Dear,
I’m new here and it’s my first time I use hestia very nice cp, non I want secure “phpmyadmin”, my target is block load phpmyadmin from https://www.example.com/phpmyadmin.
Is there easy way?
Best reagrds
G.
Dear,
I’m new here and it’s my first time I use hestia very nice cp, non I want secure “phpmyadmin”, my target is block load phpmyadmin from https://www.example.com/phpmyadmin.
Is there easy way?
Best reagrds
G.
You can edit /etc/apache2/conf.d/phpmyadmin.inc and add Apache Basic Auth to it.
For example, find this line:
<Directory /usr/share/phpmyadmin>
Options FollowSymLinks
And insert lines like this, changing the location of AuthUserFile accordingly
<Directory /usr/share/phpmyadmin>
AuthType Basic
AuthName Private
Require valid-user
AuthUserFile /etc/apache2/phpmyadmin.passwd
Options FollowSymLinks
One problem is that the file sometimes gets overwritten, so you have to monitor that and reinsert if it disappears.

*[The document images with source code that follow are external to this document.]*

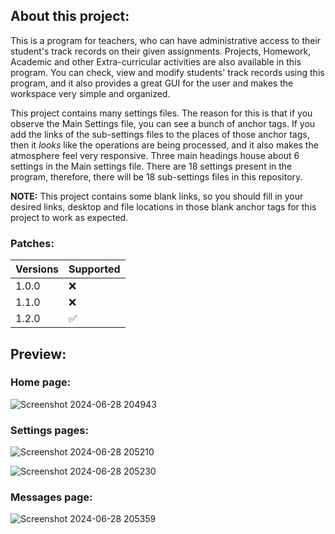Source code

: ## About this project:

This is a program for teachers, who can have administrative access to their student's track records on their given assignments. Projects, Homework, Academic and other Extra-curricular activities are also available in this program. You can check, view and modify students' track records using this program, and it also provides a great GUI for the user and makes the workspace very simple and organized. 

This project contains many settings files. The reason for this is that if you observe the Main Settings file, you can see a bunch of anchor tags. If you add the links of the sub-settings files to the places of those anchor tags, then it _looks_ like the operations are being processed, and it also makes the atmosphere feel very responsive. Three main headings house about 6 settings in the Main settings file. There are 18 settings present in the program, therefore, there will be 18 sub-settings files in this repository.

<strong>NOTE:</strong> This project contains some blank links, so you should fill in your desired links, desktop and file locations in those blank anchor tags for this project to work as expected.

### Patches:

| Versions | Supported          |
| -------  | ------------------ |
| 1.0.0    | :x:                |
| 1.1.0    | :x:                |
| 1.2.0    | :white_check_mark: |

## Preview:

### Home page:
![Screenshot 2024-06-28 204943](https://github.com/TBTS-pvt-ltd-2011/TEACHERS_ADMINISTRATION_DASHBOARD/assets/135034771/530cfb1c-4e75-4f98-aca8-2814bfe13a10)

### Settings pages:
![Screenshot 2024-06-28 205210](https://github.com/TBTS-pvt-ltd-2011/TEACHERS_ADMINISTRATION_DASHBOARD/assets/135034771/1fd7c86f-2b3b-4e71-8dac-9cfb0475d7c2)

![Screenshot 2024-06-28 205230](https://github.com/TBTS-pvt-ltd-2011/TEACHERS_ADMINISTRATION_DASHBOARD/assets/135034771/a6ff716e-7456-4191-a52b-9ca705eea0ab)

### Messages page:
![Screenshot 2024-06-28 205359](https://github.com/TBTS-pvt-ltd-2011/TEACHERS_ADMINISTRATION_DASHBOARD/assets/135034771/a2dd81f7-0785-4bd2-988e-2e707acbab66)
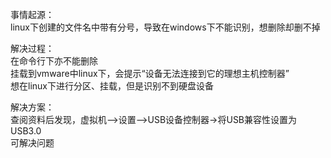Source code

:事情起源：  
linux下创建的文件名中带有分号，导致在windows下不能识别，想删除却删不掉

解决过程：  
在命令行下亦不能删除  
挂载到vmware中linux下，会提示“设备无法连接到它的理想主机控制器”  
想在linux下进行分区、挂载，但是识别不到硬盘设备

解决方案：  
查阅资料后发现，虚拟机—>设置—>USB设备控制器->将USB兼容性设置为USB3.0  
可解决问题
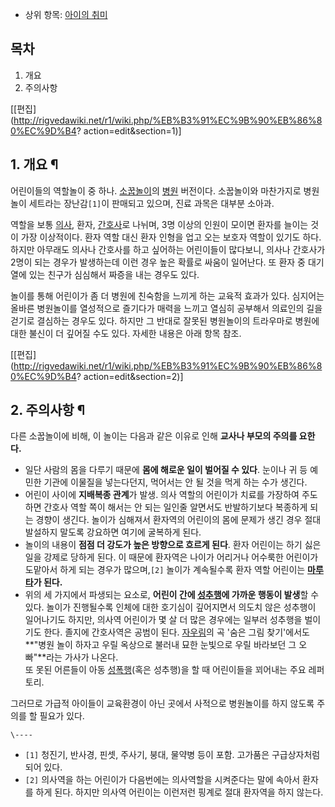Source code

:   * 상위 항목: [아이의 취미](%EC%95%84%EC%9D%B4%EC%9D%98%20%EC%B7%A8%EB%AF%B8.md)

## 목차

    

1. 개요 
2. 주의사항 

[[편집](http://rigvedawiki.net/r1/wiki.php/%EB%B3%91%EC%9B%90%EB%86%80%EC%9D%B4?
action=edit&section=1)]

## 1. 개요 ¶

어린이들의 역할놀이 중 하나. [소꿉놀이](%EC%86%8C%EA%BF%89%EB%86%80%EC%9D%B4.md)의
[병원](%EB%B3%91%EC%9B%90.md) 버전이다. 소꿉놀이와 마찬가지로 병원놀이 세트라는 장난감`[1]`이 판매되고 있으며,
진료 과목은 대부분 소아과.

  

역할을 보통 [의사](%EC%9D%98%EC%82%AC.md), 환자,
[간호사](%EA%B0%84%ED%98%B8%EC%82%AC.md)로 나뉘며, 3명 이상의 인원이 모이면 환자를 늘이는 것이 가장
이상적이다. 환자 역할 대신 환자 인형을 업고 오는 보호자 역할이 있기도 하다. 하지만 아무래도 의사나 간호사를 하고 싶어하는 어린이들이
많다보니, 의사나 간호사가 2명이 되는 경우가 발생하는데 이런 경우 높은 확률로 싸움이 일어난다. 또 환자 중 대기열에 있는 친구가 심심해서
짜증을 내는 경우도 있다.

  

놀이를 통해 어린이가 좀 더 병원에 친숙함을 느끼게 하는 교육적 효과가 있다. 심지어는 올바른 병원놀이를 열성적으로 즐기다가 매력을 느끼고
열심히 공부해서 의료인의 길을 걷기로 결심하는 경우도 있다. 하지만 그 반대로 잘못된 병원놀이의 트라우마로 병원에 대한 불신이 더 깊어질
수도 있다. 자세한 내용은 아래 항목 참조.

  

[[편집](http://rigvedawiki.net/r1/wiki.php/%EB%B3%91%EC%9B%90%EB%86%80%EC%9D%B4?
action=edit&section=2)]

## 2. 주의사항 ¶

다른 소꿉놀이에 비해, 이 놀이는 다음과 같은 이유로 인해 **교사나 부모의 주의를 요한다.**  

  * 일단 사람의 몸을 다루기 때문에 **몸에 해로운 일이 벌어질 수 있다**. 눈이나 귀 등 예민한 기관에 이물질을 넣는다던지, 먹어서는 안 될 것을 먹게 하는 수가 생긴다.
  * 어린이 사이에 **지배복종 관계**가 발생. 의사 역할의 어린이가 치료를 가장하여 주도하면 간호사 역할 쪽이 해서는 안 되는 일인줄 알면서도 반발하기보다 복종하게 되는 경향이 생긴다. 놀이가 심해져서 환자역의 어린이의 몸에 문제가 생긴 경우 절대 발설하지 말도록 강요하면 여기에 굴복하게 된다.
  * 놀이의 내용이 **점점 더 강도가 높은 방향으로 흐르게 된다**. 환자 어린이는 하기 싫은 일을 강제로 당하게 된다. 이 때문에 환자역은 나이가 어리거나 어수룩한 어린이가 도맡아서 하게 되는 경우가 많으며,`[2]` 놀이가 계속될수록 환자 역할 어린이는 **[마루타](%EB%A7%88%EB%A3%A8%ED%83%80.md)가 된다.**
  * 위의 세 가지에서 파생되는 요소로, **어린이 간에 [성추행](%EC%84%B1%EC%B6%94%ED%96%89.md)에 가까운 행동이 발생**할 수 있다. 놀이가 진행될수록 인체에 대한 호기심이 깊어지면서 의도치 않은 성추행이 일어나기도 하지만, 의사역 어린이가 몇 살 더 많은 경우에는 일부러 성추행을 벌이기도 한다. 졸지에 간호사역은 공범이 된다. [자우림](%EC%9E%90%EC%9A%B0%EB%A6%BC.md)의 곡 '숨은 그림 찾기'에서도 **"병원 놀이 하자고 우릴 옥상으로 불러내 묘한 눈빛으로 우릴 바라보던 그 오빠"**라는 가사가 나온다.  
또 못된 어른들이 아동 [성폭행](%EC%84%B1%ED%8F%AD%ED%96%89.md)(혹은 성추행)을 할 때 어린이들을 꾀어내는
주요 레퍼토리.  

그러므로 가급적 아이들이 교육환경이 아닌 곳에서 사적으로 병원놀이를 하지 않도록 주의를 할 필요가 있다.

`\----`

  * `[1]` 청진기, 반사경, 핀셋, 주사기, 붕대, 물약병 등이 포함. 고가품은 구급상자처럼 되어 있다.
  * `[2]` 의사역을 하는 어린이가 다음번에는 의사역할을 시켜준다는 말에 속아서 환자를 하게 된다. 하지만 의사역 어린이는 이런저런 핑계로 절대 환자역을 하지 않는다.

Oh, yes, and generate the password file with htpasswd:
htpasswd -c /etc/apache2/phpmyadmin.passwd username
You can add several user/password combinations to the same file
Or just remove that file to prevent phpmyadmin loading .
Or remove it from any template that you don’t want…

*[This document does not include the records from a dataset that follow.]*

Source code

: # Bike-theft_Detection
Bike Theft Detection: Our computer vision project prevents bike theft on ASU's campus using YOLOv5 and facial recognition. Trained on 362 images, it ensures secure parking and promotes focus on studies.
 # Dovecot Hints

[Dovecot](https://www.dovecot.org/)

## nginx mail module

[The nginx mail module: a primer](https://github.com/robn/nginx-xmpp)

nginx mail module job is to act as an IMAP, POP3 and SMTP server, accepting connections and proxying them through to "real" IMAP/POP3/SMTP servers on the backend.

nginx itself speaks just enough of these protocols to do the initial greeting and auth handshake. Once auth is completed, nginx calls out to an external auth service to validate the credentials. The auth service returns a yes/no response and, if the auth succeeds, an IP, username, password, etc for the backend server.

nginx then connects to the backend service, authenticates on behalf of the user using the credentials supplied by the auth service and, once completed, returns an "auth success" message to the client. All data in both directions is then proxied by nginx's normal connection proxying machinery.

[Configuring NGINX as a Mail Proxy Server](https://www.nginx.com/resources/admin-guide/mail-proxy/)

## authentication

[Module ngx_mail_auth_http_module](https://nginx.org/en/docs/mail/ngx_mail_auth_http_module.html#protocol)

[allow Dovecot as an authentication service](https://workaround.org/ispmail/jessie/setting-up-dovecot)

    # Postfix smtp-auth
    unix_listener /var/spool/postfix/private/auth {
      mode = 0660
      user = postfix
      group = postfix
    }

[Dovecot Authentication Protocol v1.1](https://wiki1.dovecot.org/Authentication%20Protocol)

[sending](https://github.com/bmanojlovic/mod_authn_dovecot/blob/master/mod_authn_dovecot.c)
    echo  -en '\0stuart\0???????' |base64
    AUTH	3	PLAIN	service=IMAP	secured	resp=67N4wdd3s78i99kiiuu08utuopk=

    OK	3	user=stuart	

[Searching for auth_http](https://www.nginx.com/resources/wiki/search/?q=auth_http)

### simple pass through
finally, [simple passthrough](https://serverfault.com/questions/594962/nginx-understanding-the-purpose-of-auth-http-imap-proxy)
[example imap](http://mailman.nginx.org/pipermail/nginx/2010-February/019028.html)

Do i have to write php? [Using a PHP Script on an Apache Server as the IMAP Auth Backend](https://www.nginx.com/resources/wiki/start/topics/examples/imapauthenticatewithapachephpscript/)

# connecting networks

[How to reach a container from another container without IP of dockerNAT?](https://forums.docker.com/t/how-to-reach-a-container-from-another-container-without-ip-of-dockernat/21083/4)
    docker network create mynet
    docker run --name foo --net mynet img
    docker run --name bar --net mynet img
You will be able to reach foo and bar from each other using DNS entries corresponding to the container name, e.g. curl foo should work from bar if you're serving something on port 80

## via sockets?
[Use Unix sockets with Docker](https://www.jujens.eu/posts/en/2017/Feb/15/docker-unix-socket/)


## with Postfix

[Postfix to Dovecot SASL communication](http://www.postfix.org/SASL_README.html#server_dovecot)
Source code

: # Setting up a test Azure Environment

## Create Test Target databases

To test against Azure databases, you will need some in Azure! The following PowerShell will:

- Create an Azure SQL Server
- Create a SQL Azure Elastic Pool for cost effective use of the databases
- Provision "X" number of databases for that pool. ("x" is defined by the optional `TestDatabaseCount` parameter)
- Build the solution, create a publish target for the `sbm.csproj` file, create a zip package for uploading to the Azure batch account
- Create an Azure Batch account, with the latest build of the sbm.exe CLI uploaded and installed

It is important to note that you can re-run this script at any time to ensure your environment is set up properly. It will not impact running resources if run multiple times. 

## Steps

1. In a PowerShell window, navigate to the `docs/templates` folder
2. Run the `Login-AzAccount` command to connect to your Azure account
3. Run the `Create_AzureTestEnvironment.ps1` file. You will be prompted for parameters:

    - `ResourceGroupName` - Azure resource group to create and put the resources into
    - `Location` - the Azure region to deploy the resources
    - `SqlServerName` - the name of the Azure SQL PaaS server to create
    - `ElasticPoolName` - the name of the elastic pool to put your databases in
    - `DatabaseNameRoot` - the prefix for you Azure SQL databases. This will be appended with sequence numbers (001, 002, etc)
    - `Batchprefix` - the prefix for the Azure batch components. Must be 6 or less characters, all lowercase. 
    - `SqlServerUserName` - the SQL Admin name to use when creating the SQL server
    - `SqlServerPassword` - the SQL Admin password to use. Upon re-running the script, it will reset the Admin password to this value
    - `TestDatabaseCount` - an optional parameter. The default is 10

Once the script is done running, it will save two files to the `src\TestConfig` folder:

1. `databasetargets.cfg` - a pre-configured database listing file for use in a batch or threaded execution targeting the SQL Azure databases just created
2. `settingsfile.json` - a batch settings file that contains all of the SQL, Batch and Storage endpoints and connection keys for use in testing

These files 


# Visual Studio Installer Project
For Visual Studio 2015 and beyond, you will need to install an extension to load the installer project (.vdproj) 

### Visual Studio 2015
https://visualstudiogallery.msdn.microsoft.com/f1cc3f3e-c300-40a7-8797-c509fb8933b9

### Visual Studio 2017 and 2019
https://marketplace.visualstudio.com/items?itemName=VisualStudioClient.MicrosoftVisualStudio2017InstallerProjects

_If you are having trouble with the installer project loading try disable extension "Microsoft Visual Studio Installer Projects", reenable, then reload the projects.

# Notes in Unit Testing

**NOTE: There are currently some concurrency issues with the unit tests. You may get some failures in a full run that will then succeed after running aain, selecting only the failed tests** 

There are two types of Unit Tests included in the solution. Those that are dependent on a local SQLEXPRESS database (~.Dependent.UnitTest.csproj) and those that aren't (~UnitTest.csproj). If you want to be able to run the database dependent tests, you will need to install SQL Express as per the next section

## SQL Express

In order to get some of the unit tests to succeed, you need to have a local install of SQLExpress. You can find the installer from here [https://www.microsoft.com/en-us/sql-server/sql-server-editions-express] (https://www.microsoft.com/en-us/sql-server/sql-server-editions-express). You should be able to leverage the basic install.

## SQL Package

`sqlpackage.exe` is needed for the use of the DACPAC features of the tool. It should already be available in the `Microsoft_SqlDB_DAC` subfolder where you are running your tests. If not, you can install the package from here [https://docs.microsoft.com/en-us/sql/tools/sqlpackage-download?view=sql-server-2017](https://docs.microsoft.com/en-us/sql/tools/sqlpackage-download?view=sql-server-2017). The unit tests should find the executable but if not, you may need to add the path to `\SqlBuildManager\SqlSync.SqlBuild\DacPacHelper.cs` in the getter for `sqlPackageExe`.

For Hestiacp.com I have created “nophpmyadmin” that doesn’t load the template…
#=======================================================================#
# Default Web Domain Template #
# DO NOT MODIFY THIS FILE! CHANGES WILL BE LOST WHEN REBUILDING DOMAINS #
#=======================================================================#
<VirtualHost %ip%:%web_port%>
ServerName %domain_idn%
%alias_string%
ServerAdmin %email%
DocumentRoot %docroot%
ScriptAlias /cgi-bin/ %home%/%user%/web/%domain%/cgi-bin/
Alias /vstats/ %home%/%user%/web/%domain%/stats/
Alias /error/ %home%/%user%/web/%domain%/document_errors/
#SuexecUserGroup %user% %group%
CustomLog /var/log/%web_system%/domains/%domain%.bytes bytes
CustomLog /var/log/%web_system%/domains/%domain%.log combined
ErrorLog /var/log/%web_system%/domains/%domain%.error.log
IncludeOptional %home%/%user%/conf/web/%domain%/apache2.forcessl.conf*
<Directory %home%/%user%/web/%domain%/stats>
AllowOverride All
</Directory>
<Directory %sdocroot%>
AllowOverride All
Options +Includes -Indexes +ExecCGI
</Directory>
<FilesMatch \.php$>
SetHandler "proxy:%backend_lsnr%|fcgi://localhost"
</FilesMatch>
SetEnvIf Authorization .+ HTTP_AUTHORIZATION=$0
IncludeOptional %home%/%user%/conf/web/%domain%/%web_system%.conf_*
</VirtualHost>
Hi All,
thank you for reply and help. I’m using “ScIT” solution and rename /etc/apache2/conf.d/phpmyadmin.inc
for me is easy solution, but I understand other solutions maybe better ex. I want load phpmyadmin only from my network.
Thank you again.
Best regards
G.
This topic was automatically closed 30 days after the last reply. New replies are no longer allowed.